WHAT TO PRODUCE: If a line below holds the word "linecap", count it; then say how many such lines there are and nothing else.

RECORDED DATA:
= = =

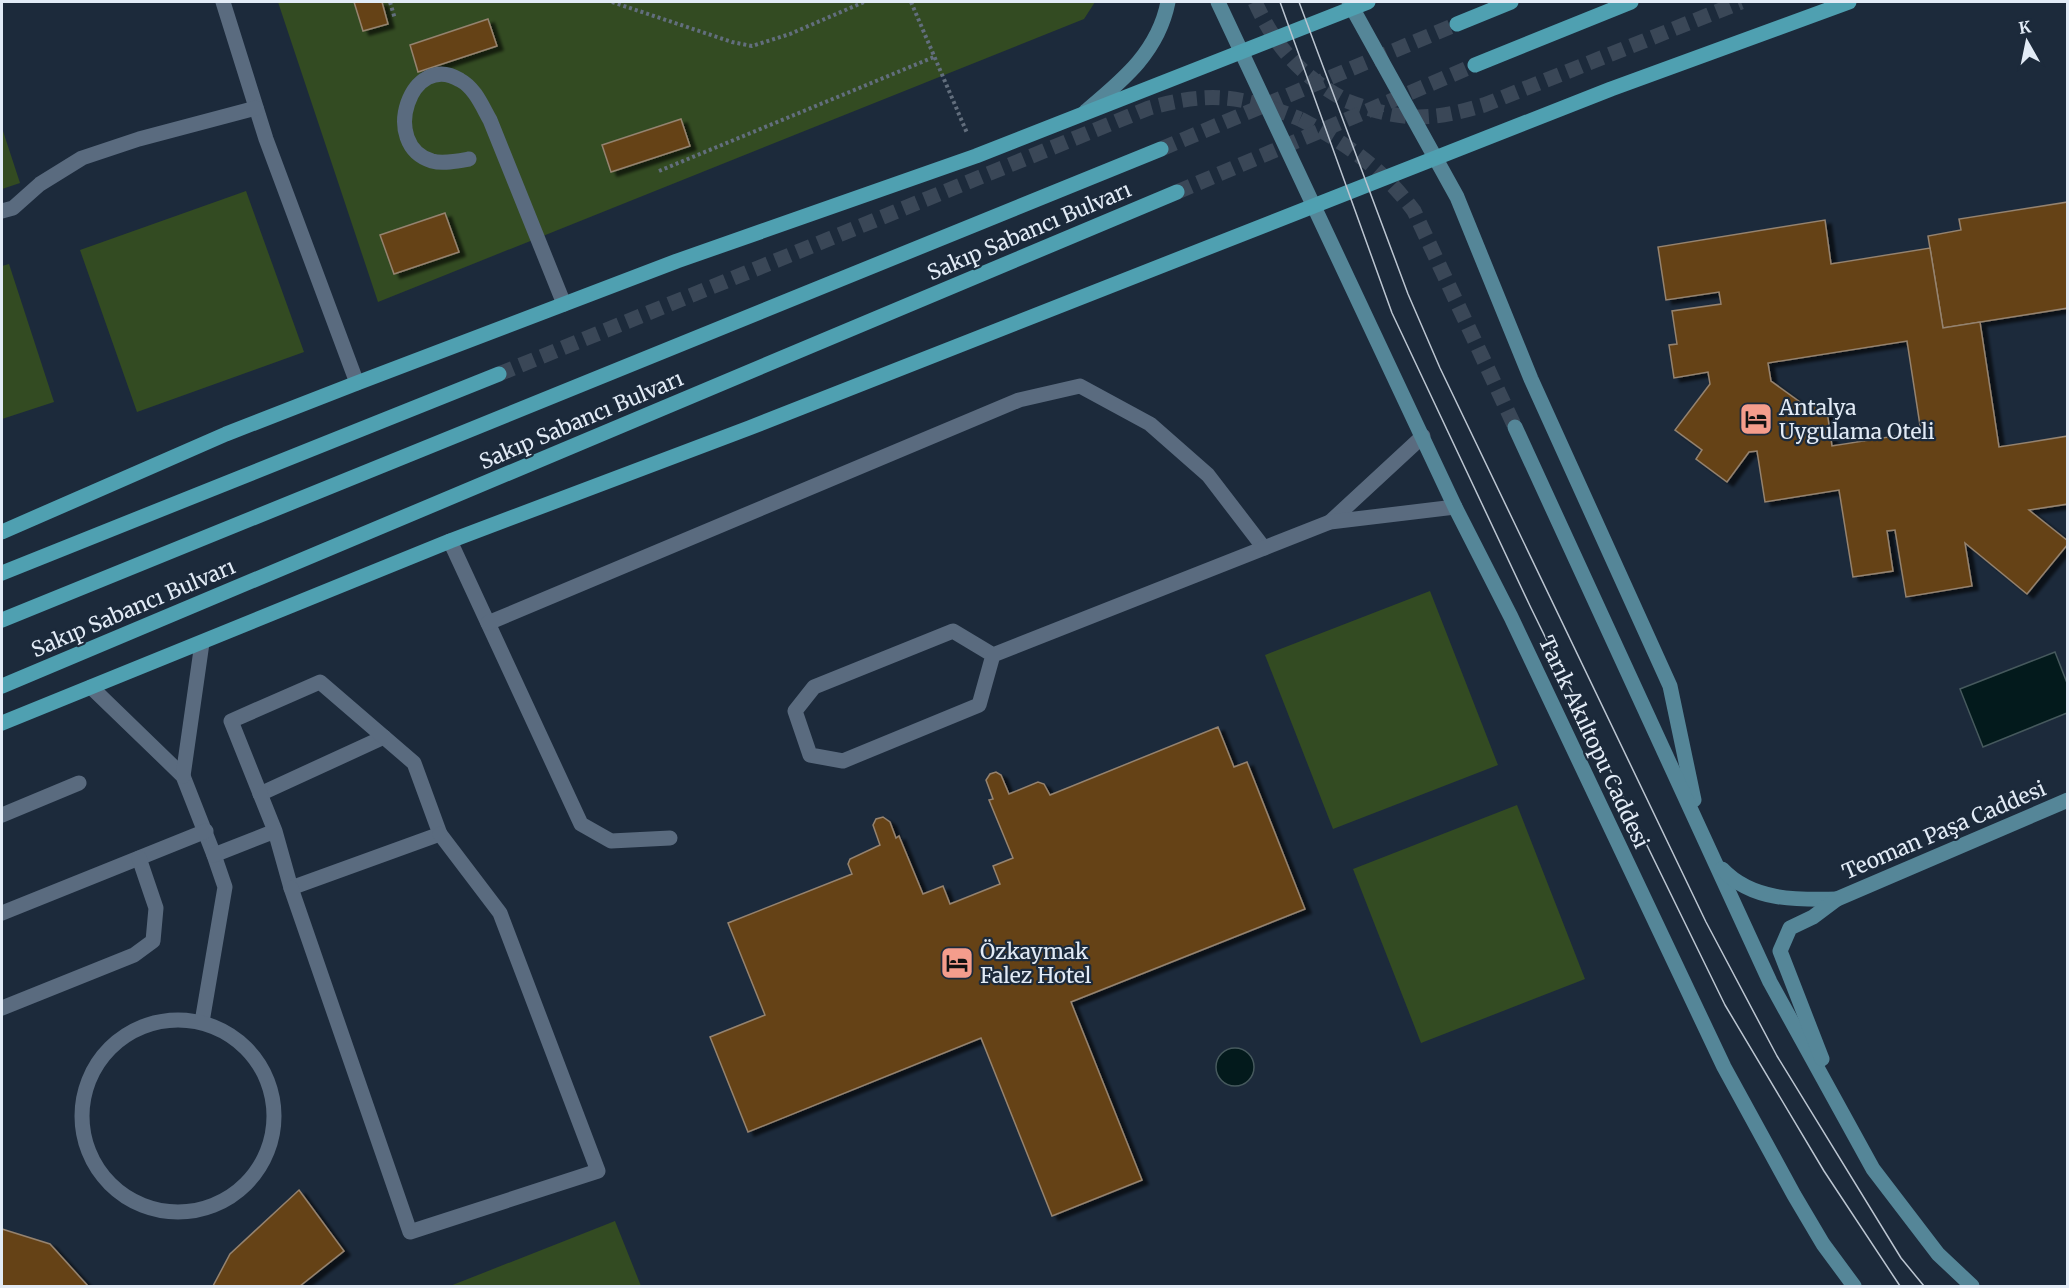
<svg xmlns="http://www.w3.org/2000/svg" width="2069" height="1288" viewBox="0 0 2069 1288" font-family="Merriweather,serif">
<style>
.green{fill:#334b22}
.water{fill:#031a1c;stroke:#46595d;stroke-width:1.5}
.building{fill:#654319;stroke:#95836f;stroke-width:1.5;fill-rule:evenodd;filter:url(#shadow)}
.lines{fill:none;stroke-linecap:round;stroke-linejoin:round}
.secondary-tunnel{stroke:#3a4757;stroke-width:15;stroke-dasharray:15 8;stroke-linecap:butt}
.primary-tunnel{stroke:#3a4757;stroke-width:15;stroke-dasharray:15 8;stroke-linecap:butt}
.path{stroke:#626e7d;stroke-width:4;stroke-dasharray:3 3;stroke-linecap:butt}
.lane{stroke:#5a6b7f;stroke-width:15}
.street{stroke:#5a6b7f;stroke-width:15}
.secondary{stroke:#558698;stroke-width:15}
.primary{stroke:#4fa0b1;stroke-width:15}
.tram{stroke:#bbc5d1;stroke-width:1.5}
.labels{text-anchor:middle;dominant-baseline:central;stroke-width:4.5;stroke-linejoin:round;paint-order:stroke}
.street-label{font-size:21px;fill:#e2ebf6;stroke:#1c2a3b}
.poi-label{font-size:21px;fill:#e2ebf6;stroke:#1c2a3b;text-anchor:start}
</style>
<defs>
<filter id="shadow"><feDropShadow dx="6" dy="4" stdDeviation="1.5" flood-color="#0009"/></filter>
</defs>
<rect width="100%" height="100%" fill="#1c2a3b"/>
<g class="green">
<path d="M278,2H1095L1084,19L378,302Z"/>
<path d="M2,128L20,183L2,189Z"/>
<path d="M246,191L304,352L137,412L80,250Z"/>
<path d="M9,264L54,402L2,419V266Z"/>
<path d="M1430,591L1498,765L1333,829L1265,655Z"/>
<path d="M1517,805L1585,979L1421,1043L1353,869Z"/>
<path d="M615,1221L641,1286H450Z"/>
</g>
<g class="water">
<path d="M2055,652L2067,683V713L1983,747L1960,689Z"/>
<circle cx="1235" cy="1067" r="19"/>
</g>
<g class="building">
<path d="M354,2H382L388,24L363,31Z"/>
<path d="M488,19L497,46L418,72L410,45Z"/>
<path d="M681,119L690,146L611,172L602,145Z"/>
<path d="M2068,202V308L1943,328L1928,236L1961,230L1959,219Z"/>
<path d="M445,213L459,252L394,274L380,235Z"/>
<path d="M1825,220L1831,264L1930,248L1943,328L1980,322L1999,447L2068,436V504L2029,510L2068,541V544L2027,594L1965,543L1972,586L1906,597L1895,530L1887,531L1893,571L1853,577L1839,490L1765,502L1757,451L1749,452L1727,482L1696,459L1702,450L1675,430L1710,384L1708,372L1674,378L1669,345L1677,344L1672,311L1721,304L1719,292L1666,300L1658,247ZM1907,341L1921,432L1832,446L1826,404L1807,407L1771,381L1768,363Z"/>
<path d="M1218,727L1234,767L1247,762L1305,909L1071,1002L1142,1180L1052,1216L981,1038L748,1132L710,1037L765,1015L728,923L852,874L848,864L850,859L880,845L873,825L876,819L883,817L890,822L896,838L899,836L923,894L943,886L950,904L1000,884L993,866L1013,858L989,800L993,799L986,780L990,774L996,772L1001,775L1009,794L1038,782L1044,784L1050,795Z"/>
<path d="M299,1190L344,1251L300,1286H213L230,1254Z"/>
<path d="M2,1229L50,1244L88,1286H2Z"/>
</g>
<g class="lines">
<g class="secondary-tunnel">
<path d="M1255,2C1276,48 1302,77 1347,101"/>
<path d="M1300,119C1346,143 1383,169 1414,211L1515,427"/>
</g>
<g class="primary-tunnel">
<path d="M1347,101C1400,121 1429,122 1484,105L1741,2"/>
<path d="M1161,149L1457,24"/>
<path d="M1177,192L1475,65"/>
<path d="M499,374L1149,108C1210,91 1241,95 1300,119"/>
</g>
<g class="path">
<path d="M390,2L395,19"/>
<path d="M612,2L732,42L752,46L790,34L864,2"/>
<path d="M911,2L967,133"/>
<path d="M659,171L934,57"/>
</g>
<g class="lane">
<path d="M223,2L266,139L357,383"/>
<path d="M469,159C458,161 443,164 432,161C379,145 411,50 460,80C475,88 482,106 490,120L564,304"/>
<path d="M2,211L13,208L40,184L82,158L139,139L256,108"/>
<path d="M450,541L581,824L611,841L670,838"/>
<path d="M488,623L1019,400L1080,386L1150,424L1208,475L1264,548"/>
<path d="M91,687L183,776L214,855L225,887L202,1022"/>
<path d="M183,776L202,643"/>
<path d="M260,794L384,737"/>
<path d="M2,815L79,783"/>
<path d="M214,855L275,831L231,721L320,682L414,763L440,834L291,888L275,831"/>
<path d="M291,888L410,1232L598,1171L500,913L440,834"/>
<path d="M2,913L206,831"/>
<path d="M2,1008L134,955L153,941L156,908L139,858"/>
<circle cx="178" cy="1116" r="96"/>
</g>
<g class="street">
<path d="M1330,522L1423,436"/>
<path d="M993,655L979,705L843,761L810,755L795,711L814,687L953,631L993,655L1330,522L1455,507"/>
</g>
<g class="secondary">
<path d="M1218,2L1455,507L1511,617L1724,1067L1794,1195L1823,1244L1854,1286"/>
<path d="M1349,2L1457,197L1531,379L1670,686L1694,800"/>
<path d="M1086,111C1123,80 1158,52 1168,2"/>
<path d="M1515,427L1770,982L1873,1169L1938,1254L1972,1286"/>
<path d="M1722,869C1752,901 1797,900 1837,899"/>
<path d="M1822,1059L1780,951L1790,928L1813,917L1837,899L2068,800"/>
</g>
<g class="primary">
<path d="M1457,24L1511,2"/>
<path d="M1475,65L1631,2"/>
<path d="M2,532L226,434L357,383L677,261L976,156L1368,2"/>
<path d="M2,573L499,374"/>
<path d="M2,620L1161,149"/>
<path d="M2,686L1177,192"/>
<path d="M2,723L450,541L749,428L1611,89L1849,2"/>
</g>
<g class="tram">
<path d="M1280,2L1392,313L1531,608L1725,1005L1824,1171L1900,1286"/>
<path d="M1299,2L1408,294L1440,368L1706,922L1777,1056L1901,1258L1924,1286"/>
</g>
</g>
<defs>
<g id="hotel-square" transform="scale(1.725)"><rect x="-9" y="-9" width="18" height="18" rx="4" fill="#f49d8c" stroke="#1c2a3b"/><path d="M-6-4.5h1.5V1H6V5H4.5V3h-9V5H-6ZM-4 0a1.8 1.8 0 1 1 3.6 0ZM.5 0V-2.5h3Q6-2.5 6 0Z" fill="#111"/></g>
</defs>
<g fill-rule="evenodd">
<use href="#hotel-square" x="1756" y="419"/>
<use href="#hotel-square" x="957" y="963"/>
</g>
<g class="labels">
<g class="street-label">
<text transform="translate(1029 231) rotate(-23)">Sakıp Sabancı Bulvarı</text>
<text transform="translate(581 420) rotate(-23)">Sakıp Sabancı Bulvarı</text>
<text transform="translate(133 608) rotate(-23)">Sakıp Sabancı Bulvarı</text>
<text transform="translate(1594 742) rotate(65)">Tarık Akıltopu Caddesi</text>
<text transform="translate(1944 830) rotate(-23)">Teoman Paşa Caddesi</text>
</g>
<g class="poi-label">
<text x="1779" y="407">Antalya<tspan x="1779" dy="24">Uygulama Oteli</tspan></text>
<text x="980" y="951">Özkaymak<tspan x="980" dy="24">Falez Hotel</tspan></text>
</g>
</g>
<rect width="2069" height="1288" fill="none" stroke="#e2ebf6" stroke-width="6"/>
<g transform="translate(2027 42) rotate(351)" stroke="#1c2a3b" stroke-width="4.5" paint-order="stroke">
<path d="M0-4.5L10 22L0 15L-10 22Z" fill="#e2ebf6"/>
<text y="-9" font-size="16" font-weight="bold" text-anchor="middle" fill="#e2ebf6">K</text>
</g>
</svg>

= = =

SOLVED PROBLEM: 4